Aznar negoció con ETA
Sánchez ha ido a Suiza a rendirse, no a pedir la rendición de Puigdemont. Y de paso a humillar la memoria de Miguel Ángel Blanco
No se le ha ocurrido otra cosa a Sánchez, para justificar a duras penas su rendición en Suiza con Puigdemont y ahora con Junqueras, que apelar a un episodio remoto de Aznar en el mismo país, donde una delegación del PP aceptó verse cara a cara con la dirección de ETA.
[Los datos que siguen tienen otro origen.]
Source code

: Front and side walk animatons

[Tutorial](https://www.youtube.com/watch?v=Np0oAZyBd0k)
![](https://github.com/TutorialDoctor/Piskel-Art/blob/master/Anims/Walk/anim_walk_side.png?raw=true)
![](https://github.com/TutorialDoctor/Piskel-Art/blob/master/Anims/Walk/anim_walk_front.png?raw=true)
Quien se excusa, se acusa, decía Stendhal, y ni a un trilero compulsivo como Sánchez se le escapan las diferencias abismales entre ambos capítulos: Aznar fue a comprobar si ETA se rendía ante España; Sánchez va a Suiza a rendir España ante Puigdemont.
La desvergüenza de Sánchez de comparar lo que él hace con lo que uno de sus predecesores hizo es deudora de la de Zapatero, hermano mayor ideológico de su sucesor, cuando hace apenas cuatro meses se arrogó el fin de ETA con tanto desparpajo como desprecio por los hechos históricos, narrados por el último jefe de la piara terrorista, David Plá, hoy reciclado en dirigente de Sortu, el partido dominante en Bildu, por invitación del capo de ambos, Arnaldo Otegi.
Plá explicó, en TV3, que ETA dejó las armas cuando constató que Mariano Rajoy, ya investido nuevo presidente, se negaba a aceptar los acuerdos suscritos por su antecesor, José Luis Rodríguez Zapatero: confesó, sin querer, que el hoy tutor de Sánchez iba a pagar un precio por algo que en realidad hicieron finalmente gratis, conscientes de que el Estado de derecho les había arrasado.
Sánchez degrada aún más el ecosistema democrático al apuntarse al relato de Zapatero, convirtiendo al brazo político de ETA en un socio preferente y darle a ETA, con ello, una inesperada victoria post mortem: había sido derrotada, desmontada y despreciada; pero el actual líder socialista decidió reanimarla y permitirle reescribir el relato del horror, contenido en una nueva Ley de Memoria Democrática escrita a pachas por la sucesora de Batasuna y el PSOE.
Esa tarea reanimadora de Sánchez, por cierto, es idéntica a la emprendida con el separatismo catalán: estaba fugado o encarcelado, hasta que el Atila de Moncloa decidió desfibrilarlo y convertirlo en elemento determinante de la gobernación en España.
Tanta indecencia solo podía superarse negociando con todos ellos en Suiza y equiparando esa humillante escena, digna de acciones legales por un delito de traición, con la de Aznar con sus ahora socios abertzales.
Sánchez ha acudido a Ginebra a pagar un factura impropia de un presidente; Aznar fue a cobrársela a ETA. Sánchez viaja para ser chantajeado a domicilio; Aznar para dejar claro que no se aceptaban precios ni extorsiones, aunque eso acabara con el cruel asesinato de Miguel Ángel Blanco.
Si la manera de lograr la investidura de Sánchez le retrata como el caradura sin escrúpulos que es; la de conservarla con mentiras incluso sobre la traumática historia reciente del terror, le destapa como un amoral sin sentimientos que pretende hacernos ver que acabar con ETA es lo mismo que encamarse con todos los partidos que aplaudían sus matanzas.
Al meter a ETA en el ajo, de manera tan helvética, Sánchez ha culminado su caída a los infiernos. Porque, nada menos, ha aceptado también irse con Otegi a pintarrajear las lápidas mortuorias de Blanco y del resto de las víctimas.